*TASK ITEM*
Every entry should be returned exactly. Omit none of them.
══ INPUT MATERIAL ══
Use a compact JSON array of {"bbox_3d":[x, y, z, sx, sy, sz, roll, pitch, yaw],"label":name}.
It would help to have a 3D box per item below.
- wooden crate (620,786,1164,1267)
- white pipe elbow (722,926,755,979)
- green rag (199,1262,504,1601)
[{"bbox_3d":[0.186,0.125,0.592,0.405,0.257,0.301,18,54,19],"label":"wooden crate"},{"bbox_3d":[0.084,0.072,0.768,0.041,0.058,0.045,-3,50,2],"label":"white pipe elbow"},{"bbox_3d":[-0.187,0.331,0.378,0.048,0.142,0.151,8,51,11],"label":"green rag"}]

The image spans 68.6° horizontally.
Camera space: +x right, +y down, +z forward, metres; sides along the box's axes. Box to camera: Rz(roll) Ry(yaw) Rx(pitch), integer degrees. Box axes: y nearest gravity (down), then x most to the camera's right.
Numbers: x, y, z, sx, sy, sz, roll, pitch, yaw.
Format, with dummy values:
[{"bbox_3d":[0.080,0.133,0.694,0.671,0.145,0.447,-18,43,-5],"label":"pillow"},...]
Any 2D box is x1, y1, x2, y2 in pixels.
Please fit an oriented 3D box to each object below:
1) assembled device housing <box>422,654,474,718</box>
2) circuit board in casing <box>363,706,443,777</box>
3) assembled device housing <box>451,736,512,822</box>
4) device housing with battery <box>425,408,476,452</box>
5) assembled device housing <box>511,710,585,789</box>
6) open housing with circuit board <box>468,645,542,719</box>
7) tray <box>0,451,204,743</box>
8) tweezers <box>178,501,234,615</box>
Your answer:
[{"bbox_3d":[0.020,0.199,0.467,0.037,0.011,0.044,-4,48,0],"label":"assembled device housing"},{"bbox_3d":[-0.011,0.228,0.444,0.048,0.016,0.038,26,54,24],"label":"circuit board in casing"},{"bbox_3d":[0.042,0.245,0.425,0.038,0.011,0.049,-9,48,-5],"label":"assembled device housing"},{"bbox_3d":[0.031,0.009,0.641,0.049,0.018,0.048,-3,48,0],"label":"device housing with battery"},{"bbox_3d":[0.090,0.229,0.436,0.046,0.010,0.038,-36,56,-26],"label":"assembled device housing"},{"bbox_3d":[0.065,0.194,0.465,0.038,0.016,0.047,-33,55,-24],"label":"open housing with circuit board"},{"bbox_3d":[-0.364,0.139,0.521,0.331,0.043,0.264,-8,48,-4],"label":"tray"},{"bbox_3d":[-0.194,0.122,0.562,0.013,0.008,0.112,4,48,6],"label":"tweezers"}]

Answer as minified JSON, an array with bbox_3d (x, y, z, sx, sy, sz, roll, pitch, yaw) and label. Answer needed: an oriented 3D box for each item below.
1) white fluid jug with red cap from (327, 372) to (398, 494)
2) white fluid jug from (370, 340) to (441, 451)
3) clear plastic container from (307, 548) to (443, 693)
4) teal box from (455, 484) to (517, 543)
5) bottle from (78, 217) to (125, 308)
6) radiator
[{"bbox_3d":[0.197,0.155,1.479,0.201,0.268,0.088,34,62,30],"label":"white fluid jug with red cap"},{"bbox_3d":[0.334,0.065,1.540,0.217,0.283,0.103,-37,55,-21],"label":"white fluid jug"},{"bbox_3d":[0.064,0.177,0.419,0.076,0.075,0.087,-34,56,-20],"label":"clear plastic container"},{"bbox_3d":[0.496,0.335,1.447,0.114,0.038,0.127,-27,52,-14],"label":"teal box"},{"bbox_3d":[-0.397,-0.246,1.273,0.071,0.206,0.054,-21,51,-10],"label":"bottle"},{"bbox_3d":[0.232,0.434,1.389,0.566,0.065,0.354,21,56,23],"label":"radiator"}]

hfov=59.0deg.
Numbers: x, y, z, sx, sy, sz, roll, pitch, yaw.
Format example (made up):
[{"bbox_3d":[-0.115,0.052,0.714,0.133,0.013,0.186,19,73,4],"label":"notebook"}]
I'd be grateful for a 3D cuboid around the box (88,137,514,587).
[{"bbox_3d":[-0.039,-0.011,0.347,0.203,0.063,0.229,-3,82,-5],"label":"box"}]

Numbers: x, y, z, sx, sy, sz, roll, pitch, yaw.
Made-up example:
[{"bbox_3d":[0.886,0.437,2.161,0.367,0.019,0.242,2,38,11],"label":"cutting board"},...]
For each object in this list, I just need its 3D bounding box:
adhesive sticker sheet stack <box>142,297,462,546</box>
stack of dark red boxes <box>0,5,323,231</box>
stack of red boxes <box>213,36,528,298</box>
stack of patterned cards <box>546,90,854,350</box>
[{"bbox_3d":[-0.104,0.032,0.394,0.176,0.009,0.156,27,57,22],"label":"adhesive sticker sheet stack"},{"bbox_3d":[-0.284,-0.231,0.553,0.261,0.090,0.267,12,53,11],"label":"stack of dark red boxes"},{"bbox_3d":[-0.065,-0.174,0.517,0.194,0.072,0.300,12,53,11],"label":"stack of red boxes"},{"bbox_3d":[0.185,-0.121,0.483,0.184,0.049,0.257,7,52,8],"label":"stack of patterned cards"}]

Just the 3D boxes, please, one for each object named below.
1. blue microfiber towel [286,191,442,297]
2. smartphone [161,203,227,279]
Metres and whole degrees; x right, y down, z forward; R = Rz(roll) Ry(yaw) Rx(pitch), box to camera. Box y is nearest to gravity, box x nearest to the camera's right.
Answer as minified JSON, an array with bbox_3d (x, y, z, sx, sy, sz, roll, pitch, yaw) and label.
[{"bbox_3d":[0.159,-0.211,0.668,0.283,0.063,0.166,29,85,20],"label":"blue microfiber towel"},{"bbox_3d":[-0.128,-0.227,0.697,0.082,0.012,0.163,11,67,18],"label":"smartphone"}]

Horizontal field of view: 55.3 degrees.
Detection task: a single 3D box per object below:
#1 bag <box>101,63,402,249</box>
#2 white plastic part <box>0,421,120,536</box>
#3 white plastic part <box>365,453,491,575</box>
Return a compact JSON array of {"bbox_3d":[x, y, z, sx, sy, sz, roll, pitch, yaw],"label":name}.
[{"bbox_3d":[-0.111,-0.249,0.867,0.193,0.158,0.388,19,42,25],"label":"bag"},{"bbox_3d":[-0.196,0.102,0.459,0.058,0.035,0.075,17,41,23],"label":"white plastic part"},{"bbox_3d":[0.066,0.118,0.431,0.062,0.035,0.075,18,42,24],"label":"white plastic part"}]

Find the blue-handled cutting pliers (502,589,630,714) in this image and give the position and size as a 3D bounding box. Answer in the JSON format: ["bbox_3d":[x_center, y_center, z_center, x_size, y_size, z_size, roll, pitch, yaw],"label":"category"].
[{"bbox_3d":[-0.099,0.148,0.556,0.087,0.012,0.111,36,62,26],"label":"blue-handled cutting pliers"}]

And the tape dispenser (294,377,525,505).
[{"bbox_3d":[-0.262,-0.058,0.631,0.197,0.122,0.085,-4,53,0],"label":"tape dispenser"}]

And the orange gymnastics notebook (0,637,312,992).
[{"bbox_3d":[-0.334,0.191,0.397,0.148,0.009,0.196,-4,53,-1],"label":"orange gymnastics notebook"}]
═══
*EXERCISE SOLUTION*
Use a compact JSON array of {"bbox_3d":[x, y, z, sx, sy, sz, roll, pitch, yaw],"label":name}.
It would help to have a 3D box per item below.
- wooden crate (620,786,1164,1267)
- white pipe elbow (722,926,755,979)
- green rag (199,1262,504,1601)
[{"bbox_3d":[0.186,0.125,0.592,0.405,0.257,0.301,18,54,19],"label":"wooden crate"},{"bbox_3d":[0.084,0.072,0.768,0.041,0.058,0.045,-3,50,2],"label":"white pipe elbow"},{"bbox_3d":[-0.187,0.331,0.378,0.048,0.142,0.151,8,51,11],"label":"green rag"}]

The image spans 68.6° horizontally.
Camera space: +x right, +y down, +z forward, metres; sides along the box's axes. Box to camera: Rz(roll) Ry(yaw) Rx(pitch), integer degrees. Box axes: y nearest gravity (down), then x most to the camera's right.
Numbers: x, y, z, sx, sy, sz, roll, pitch, yaw.
Format, with dummy values:
[{"bbox_3d":[0.080,0.133,0.694,0.671,0.145,0.447,-18,43,-5],"label":"pillow"},...]
Any 2D box is x1, y1, x2, y2 in pixels.
Please fit an oriented 3D box to each object below:
1) assembled device housing <box>422,654,474,718</box>
2) circuit board in casing <box>363,706,443,777</box>
3) assembled device housing <box>451,736,512,822</box>
4) device housing with battery <box>425,408,476,452</box>
5) assembled device housing <box>511,710,585,789</box>
6) open housing with circuit board <box>468,645,542,719</box>
7) tray <box>0,451,204,743</box>
8) tweezers <box>178,501,234,615</box>
Your answer:
[{"bbox_3d":[0.020,0.199,0.467,0.037,0.011,0.044,-4,48,0],"label":"assembled device housing"},{"bbox_3d":[-0.011,0.228,0.444,0.048,0.016,0.038,26,54,24],"label":"circuit board in casing"},{"bbox_3d":[0.042,0.245,0.425,0.038,0.011,0.049,-9,48,-5],"label":"assembled device housing"},{"bbox_3d":[0.031,0.009,0.641,0.049,0.018,0.048,-3,48,0],"label":"device housing with battery"},{"bbox_3d":[0.090,0.229,0.436,0.046,0.010,0.038,-36,56,-26],"label":"assembled device housing"},{"bbox_3d":[0.065,0.194,0.465,0.038,0.016,0.047,-33,55,-24],"label":"open housing with circuit board"},{"bbox_3d":[-0.364,0.139,0.521,0.331,0.043,0.264,-8,48,-4],"label":"tray"},{"bbox_3d":[-0.194,0.122,0.562,0.013,0.008,0.112,4,48,6],"label":"tweezers"}]

Answer as minified JSON, an array with bbox_3d (x, y, z, sx, sy, sz, roll, pitch, yaw) and label. Answer needed: an oriented 3D box for each item below.
1) white fluid jug with red cap from (327, 372) to (398, 494)
2) white fluid jug from (370, 340) to (441, 451)
3) clear plastic container from (307, 548) to (443, 693)
4) teal box from (455, 484) to (517, 543)
5) bottle from (78, 217) to (125, 308)
6) radiator
[{"bbox_3d":[0.197,0.155,1.479,0.201,0.268,0.088,34,62,30],"label":"white fluid jug with red cap"},{"bbox_3d":[0.334,0.065,1.540,0.217,0.283,0.103,-37,55,-21],"label":"white fluid jug"},{"bbox_3d":[0.064,0.177,0.419,0.076,0.075,0.087,-34,56,-20],"label":"clear plastic container"},{"bbox_3d":[0.496,0.335,1.447,0.114,0.038,0.127,-27,52,-14],"label":"teal box"},{"bbox_3d":[-0.397,-0.246,1.273,0.071,0.206,0.054,-21,51,-10],"label":"bottle"},{"bbox_3d":[0.232,0.434,1.389,0.566,0.065,0.354,21,56,23],"label":"radiator"}]

hfov=59.0deg.
Numbers: x, y, z, sx, sy, sz, roll, pitch, yaw.
Format example (made up):
[{"bbox_3d":[-0.115,0.052,0.714,0.133,0.013,0.186,19,73,4],"label":"notebook"}]
I'd be grateful for a 3D cuboid around the box (88,137,514,587).
[{"bbox_3d":[-0.039,-0.011,0.347,0.203,0.063,0.229,-3,82,-5],"label":"box"}]

Numbers: x, y, z, sx, sy, sz, roll, pitch, yaw.
Made-up example:
[{"bbox_3d":[0.886,0.437,2.161,0.367,0.019,0.242,2,38,11],"label":"cutting board"},...]
For each object in this list, I just need its 3D bounding box:
adhesive sticker sheet stack <box>142,297,462,546</box>
stack of dark red boxes <box>0,5,323,231</box>
stack of red boxes <box>213,36,528,298</box>
stack of patterned cards <box>546,90,854,350</box>
[{"bbox_3d":[-0.104,0.032,0.394,0.176,0.009,0.156,27,57,22],"label":"adhesive sticker sheet stack"},{"bbox_3d":[-0.284,-0.231,0.553,0.261,0.090,0.267,12,53,11],"label":"stack of dark red boxes"},{"bbox_3d":[-0.065,-0.174,0.517,0.194,0.072,0.300,12,53,11],"label":"stack of red boxes"},{"bbox_3d":[0.185,-0.121,0.483,0.184,0.049,0.257,7,52,8],"label":"stack of patterned cards"}]

Just the 3D boxes, please, one for each object named below.
1. blue microfiber towel [286,191,442,297]
2. smartphone [161,203,227,279]
Metres and whole degrees; x right, y down, z forward; R = Rz(roll) Ry(yaw) Rx(pitch), box to camera. Box y is nearest to gravity, box x nearest to the camera's right.
Answer as minified JSON, an array with bbox_3d (x, y, z, sx, sy, sz, roll, pitch, yaw) and label.
[{"bbox_3d":[0.159,-0.211,0.668,0.283,0.063,0.166,29,85,20],"label":"blue microfiber towel"},{"bbox_3d":[-0.128,-0.227,0.697,0.082,0.012,0.163,11,67,18],"label":"smartphone"}]

Horizontal field of view: 55.3 degrees.
Detection task: a single 3D box per object below:
#1 bag <box>101,63,402,249</box>
#2 white plastic part <box>0,421,120,536</box>
#3 white plastic part <box>365,453,491,575</box>
Return a compact JSON array of {"bbox_3d":[x, y, z, sx, sy, sz, roll, pitch, yaw],"label":name}.
[{"bbox_3d":[-0.111,-0.249,0.867,0.193,0.158,0.388,19,42,25],"label":"bag"},{"bbox_3d":[-0.196,0.102,0.459,0.058,0.035,0.075,17,41,23],"label":"white plastic part"},{"bbox_3d":[0.066,0.118,0.431,0.062,0.035,0.075,18,42,24],"label":"white plastic part"}]

Find the blue-handled cutting pliers (502,589,630,714) in this image and give the position and size as a 3D bounding box. Answer in the JSON format: ["bbox_3d":[x_center, y_center, z_center, x_size, y_size, z_size, roll, pitch, yaw],"label":"category"].
[{"bbox_3d":[-0.099,0.148,0.556,0.087,0.012,0.111,36,62,26],"label":"blue-handled cutting pliers"}]

And the tape dispenser (294,377,525,505).
[{"bbox_3d":[-0.262,-0.058,0.631,0.197,0.122,0.085,-4,53,0],"label":"tape dispenser"}]

And the orange gymnastics notebook (0,637,312,992).
[{"bbox_3d":[-0.334,0.191,0.397,0.148,0.009,0.196,-4,53,-1],"label":"orange gymnastics notebook"}]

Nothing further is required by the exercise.